----- TEXT PROVIDED -----

Thursday, August 1, 2013

The Long Game

I had another topic to write about this morning until a conversation with the CSO -- for those of you unfamiliar with that designation, it refers to my beloved wife Beth -- got me thinking about time horizons: specifically, their overwhelming importance to human thought and social structures.

Beth and I were exchanging observations, drawn from our divergent paths through life and commerce, about the shortsightedness of so much managerial thinking. The problem appears to be worst in the middle layers of management: above the front-line supervisors but below the corporate officers. If you've got a boatload of similar stories to tell, Gentle Reader, rest assured that you're not alone; virtually everyone I've ever chatted with about management practices and pitfalls could say the same. More, the perils are just as much moral and ethical as they are pecuniary. I once wrote in a short story that:

    Everyone who ever works for a sizable company eventually faces an ethical dilemma. Ethical dilemmas are created by middle managers; a company whose top bosses were in direct contact with the peones and knew what they were doing could never have one.
    There’s really only one ethical dilemma for an employee: a middle manager tempts you to suppress something you know you ought to broadcast. He’s invariably trying to advance at the expense of his equals in the organization. Deny him, and he’ll vow revenge. Accede to him, and he’ll own your soul.

Yet shortsightedness in the private sector is as nothing compared to the phenomenon in government and government-affiliated institutions.


Government is inherently a parasite upon the private efforts and enterprises of ordinary persons and their voluntary associations. To function, it must draw sustenance from the private sector: in the usual case, through taxation backed by the threat of punishment for noncompliance. (The phrase "voluntary compliance" has always made me want to lock, load, and draw a bead on the utterer.) This is so obvious that it embarrasses me somewhat to state it explicitly...yet persons in government, far more often than not, behave as if it were not so.

----- DATA FOR ANALYSIS -----

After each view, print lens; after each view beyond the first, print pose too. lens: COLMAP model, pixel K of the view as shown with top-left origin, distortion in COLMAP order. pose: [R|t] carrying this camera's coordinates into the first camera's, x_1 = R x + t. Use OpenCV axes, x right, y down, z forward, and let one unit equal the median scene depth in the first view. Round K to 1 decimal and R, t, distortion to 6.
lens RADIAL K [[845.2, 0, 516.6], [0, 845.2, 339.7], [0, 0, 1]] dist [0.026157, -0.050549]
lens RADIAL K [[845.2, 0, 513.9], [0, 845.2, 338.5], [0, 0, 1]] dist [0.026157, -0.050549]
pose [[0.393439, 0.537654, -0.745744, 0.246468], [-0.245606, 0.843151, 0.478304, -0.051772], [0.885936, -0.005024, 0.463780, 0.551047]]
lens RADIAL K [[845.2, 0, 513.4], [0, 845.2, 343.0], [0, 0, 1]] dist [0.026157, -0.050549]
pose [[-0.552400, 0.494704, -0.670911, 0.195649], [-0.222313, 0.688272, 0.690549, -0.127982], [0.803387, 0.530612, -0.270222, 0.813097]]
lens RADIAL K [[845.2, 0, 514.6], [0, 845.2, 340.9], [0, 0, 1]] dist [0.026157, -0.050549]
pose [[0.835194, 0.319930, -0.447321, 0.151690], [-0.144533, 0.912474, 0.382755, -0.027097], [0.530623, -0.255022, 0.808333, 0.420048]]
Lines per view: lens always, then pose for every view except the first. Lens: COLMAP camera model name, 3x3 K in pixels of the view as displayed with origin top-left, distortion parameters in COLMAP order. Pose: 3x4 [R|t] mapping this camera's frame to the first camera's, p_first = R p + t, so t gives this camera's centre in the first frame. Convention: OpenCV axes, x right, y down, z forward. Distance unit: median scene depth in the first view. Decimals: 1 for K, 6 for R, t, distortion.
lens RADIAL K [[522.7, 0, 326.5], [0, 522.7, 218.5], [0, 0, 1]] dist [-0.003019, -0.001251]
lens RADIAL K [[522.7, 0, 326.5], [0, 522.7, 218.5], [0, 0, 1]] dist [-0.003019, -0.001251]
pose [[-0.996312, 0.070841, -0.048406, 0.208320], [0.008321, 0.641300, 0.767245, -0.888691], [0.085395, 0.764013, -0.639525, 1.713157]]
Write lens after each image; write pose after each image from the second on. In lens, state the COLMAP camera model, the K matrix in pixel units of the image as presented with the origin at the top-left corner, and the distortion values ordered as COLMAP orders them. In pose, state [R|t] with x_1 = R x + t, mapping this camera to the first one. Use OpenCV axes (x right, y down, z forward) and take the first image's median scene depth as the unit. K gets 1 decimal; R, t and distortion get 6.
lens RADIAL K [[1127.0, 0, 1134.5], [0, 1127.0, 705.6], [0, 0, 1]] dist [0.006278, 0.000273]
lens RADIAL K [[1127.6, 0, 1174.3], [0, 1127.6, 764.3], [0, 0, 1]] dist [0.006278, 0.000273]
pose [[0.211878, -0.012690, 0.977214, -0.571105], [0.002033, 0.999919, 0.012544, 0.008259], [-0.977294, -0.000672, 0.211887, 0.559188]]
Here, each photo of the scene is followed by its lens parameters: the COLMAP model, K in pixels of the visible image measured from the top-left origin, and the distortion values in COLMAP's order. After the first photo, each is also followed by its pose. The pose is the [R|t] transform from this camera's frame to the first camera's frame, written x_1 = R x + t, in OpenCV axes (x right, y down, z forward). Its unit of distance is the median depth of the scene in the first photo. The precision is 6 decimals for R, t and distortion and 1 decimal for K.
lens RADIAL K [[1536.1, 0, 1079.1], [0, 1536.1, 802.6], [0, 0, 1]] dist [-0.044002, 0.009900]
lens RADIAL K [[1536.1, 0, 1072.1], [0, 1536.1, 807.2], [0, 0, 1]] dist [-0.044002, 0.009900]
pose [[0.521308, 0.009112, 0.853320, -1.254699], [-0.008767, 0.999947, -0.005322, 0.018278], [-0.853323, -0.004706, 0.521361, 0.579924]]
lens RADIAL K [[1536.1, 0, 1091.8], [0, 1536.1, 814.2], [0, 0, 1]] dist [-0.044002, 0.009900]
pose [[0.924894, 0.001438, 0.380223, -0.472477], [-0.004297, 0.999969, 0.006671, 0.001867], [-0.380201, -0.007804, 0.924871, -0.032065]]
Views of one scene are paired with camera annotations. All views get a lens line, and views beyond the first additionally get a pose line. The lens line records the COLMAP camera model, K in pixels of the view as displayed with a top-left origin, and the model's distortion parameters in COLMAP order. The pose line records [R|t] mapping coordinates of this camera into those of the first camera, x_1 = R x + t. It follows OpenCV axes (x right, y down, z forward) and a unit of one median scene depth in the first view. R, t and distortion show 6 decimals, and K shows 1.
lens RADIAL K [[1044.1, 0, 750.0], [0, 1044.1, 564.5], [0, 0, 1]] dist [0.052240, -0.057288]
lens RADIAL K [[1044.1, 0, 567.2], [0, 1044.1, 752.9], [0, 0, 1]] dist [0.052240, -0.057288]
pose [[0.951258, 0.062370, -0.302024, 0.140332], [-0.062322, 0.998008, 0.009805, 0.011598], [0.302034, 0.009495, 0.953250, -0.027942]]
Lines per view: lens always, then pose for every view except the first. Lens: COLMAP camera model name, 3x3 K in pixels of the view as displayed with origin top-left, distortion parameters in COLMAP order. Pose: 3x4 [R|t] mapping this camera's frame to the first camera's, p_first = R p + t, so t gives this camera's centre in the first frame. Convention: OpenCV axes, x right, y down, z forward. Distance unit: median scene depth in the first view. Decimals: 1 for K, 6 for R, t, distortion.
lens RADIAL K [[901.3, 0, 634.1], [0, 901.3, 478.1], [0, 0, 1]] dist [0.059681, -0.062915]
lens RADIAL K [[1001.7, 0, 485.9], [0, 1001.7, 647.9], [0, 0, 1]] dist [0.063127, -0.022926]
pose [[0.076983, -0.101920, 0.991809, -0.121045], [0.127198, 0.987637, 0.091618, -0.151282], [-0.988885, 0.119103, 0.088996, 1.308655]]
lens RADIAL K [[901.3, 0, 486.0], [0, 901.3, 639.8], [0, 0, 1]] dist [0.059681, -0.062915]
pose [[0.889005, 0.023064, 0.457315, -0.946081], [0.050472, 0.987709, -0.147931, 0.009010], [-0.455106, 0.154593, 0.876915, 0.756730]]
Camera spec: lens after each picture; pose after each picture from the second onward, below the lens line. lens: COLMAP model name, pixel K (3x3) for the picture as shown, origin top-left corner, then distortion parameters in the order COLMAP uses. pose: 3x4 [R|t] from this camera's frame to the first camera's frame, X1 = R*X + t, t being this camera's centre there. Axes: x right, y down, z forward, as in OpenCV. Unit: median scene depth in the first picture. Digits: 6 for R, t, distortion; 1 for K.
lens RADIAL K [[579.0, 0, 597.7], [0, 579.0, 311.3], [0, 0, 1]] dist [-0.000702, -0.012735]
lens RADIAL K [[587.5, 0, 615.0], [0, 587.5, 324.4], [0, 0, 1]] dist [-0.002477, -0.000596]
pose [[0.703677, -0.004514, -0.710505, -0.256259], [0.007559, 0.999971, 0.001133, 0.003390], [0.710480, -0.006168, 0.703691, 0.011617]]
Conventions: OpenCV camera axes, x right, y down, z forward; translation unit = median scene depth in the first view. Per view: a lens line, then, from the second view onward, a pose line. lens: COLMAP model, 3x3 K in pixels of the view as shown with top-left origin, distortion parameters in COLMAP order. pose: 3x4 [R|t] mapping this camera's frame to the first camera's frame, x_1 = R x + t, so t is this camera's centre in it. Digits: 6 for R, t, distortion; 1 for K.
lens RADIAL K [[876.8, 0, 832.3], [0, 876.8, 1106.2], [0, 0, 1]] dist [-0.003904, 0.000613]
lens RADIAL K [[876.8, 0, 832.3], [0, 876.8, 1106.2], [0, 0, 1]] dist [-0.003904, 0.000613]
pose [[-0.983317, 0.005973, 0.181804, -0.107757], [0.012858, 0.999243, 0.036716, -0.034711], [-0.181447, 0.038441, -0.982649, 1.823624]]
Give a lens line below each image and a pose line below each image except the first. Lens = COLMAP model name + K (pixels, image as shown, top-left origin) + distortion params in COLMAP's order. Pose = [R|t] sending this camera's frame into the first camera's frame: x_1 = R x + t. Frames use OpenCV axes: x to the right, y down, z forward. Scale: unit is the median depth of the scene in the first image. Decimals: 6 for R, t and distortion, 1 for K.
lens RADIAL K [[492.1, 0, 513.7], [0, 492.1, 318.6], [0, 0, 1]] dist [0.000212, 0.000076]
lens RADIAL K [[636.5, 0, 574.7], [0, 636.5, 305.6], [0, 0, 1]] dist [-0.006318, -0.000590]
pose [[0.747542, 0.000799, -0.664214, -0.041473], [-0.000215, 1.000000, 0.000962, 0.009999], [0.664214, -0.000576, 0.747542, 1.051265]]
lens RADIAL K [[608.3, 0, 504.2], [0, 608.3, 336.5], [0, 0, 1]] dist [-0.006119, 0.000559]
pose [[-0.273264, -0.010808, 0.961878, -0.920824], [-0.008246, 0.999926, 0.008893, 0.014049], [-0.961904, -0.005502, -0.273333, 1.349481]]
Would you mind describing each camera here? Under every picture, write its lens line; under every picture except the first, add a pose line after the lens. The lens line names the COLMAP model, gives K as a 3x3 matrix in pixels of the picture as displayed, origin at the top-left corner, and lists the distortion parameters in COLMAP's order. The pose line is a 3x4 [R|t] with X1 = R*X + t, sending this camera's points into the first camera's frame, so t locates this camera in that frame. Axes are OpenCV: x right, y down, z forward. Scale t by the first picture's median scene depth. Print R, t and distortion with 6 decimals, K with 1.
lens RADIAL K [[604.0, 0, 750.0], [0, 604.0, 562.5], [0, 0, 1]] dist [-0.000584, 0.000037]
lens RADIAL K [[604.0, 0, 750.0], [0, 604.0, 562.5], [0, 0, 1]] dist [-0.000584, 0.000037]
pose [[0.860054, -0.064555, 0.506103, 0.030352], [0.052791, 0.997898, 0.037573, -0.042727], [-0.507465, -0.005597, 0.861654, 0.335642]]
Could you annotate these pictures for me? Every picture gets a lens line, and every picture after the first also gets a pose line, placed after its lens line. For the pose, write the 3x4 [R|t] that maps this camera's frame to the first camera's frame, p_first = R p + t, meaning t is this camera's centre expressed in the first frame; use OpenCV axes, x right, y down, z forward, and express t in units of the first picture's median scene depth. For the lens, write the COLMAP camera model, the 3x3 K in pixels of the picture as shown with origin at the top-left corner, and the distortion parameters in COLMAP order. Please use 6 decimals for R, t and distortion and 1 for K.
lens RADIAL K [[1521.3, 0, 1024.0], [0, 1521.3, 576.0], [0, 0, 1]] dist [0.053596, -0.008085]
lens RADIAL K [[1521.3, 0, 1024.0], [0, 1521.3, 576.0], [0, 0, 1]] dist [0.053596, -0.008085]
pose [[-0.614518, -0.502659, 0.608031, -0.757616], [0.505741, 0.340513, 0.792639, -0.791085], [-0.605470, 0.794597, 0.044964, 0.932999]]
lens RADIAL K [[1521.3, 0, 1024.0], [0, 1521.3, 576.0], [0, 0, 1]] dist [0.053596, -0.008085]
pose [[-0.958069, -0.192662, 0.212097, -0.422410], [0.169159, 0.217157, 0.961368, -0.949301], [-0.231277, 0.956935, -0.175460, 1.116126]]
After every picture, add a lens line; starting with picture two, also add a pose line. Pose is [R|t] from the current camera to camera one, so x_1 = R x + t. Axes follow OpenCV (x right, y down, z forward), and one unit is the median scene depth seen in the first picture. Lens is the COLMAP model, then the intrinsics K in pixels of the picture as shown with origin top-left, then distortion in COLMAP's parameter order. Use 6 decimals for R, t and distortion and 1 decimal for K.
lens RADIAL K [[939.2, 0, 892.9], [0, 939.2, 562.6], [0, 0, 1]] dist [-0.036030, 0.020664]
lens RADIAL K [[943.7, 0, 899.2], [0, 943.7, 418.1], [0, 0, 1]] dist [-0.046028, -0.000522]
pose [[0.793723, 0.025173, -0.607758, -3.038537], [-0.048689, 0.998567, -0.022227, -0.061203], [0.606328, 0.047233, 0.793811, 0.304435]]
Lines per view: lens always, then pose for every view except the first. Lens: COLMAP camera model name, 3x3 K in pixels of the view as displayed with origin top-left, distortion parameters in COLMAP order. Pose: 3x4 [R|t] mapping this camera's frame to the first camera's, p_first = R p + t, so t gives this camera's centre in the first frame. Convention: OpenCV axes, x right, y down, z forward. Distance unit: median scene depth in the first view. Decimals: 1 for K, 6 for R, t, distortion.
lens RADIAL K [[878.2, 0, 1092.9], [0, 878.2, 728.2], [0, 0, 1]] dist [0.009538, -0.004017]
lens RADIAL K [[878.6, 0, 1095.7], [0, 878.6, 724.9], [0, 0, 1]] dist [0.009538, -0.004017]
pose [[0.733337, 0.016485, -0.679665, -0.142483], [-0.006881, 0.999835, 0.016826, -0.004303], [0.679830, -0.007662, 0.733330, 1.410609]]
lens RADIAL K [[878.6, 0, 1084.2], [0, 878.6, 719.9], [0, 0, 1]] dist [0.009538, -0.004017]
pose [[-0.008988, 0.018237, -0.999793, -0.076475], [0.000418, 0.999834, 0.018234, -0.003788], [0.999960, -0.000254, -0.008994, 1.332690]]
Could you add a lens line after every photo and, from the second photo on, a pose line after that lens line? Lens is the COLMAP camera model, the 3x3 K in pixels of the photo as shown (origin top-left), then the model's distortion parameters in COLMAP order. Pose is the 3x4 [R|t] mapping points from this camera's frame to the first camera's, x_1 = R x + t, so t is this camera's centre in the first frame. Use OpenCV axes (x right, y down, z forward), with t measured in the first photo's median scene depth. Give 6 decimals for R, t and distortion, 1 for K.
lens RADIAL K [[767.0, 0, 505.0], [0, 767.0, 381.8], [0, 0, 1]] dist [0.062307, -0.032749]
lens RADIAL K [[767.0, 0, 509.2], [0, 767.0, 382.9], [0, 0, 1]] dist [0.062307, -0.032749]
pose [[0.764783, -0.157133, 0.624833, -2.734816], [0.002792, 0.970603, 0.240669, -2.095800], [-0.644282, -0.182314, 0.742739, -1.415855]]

-----

ABOUT THIS TASK
Write the next part of the "The Long Game" post on time horizons and shortsightedness, picking up right after its final sentence.

RESPONSE
A successful parasite, bred for the optimal exploitation of its host and habitat, must contrive to keep the host alive and well. It must function, if not symbiotically, at the very least non-destructively toward its host. This, too, should be utterly obvious, for if the host dies, the parasite will need a new host if it's not to die shortly thereafter. Parasites that "rape" their hosts rely upon a huge supply of nearby, easily exploitable alternate hosts...a strategy that works only until the ratio of parasites to hosts reaches 1:1.

One government: one jurisdiction. The government that rapes its jurisdiction has nowhere to go for a new host...so why do nearly all governments do it?

You know as well as I.


If we confine the discussion to politicians in elected office, our focus can be made painfully sharp. Such persons must forever concentrate on their electoral health: i.e., their prospects for being returned to their seats at the next election. That compels them to "serve their constituencies," which usually means attempting to rape the larger polity for swag to be distributed to "the folks at home." (We shall pass in silence over the irony implicit in that phrase.)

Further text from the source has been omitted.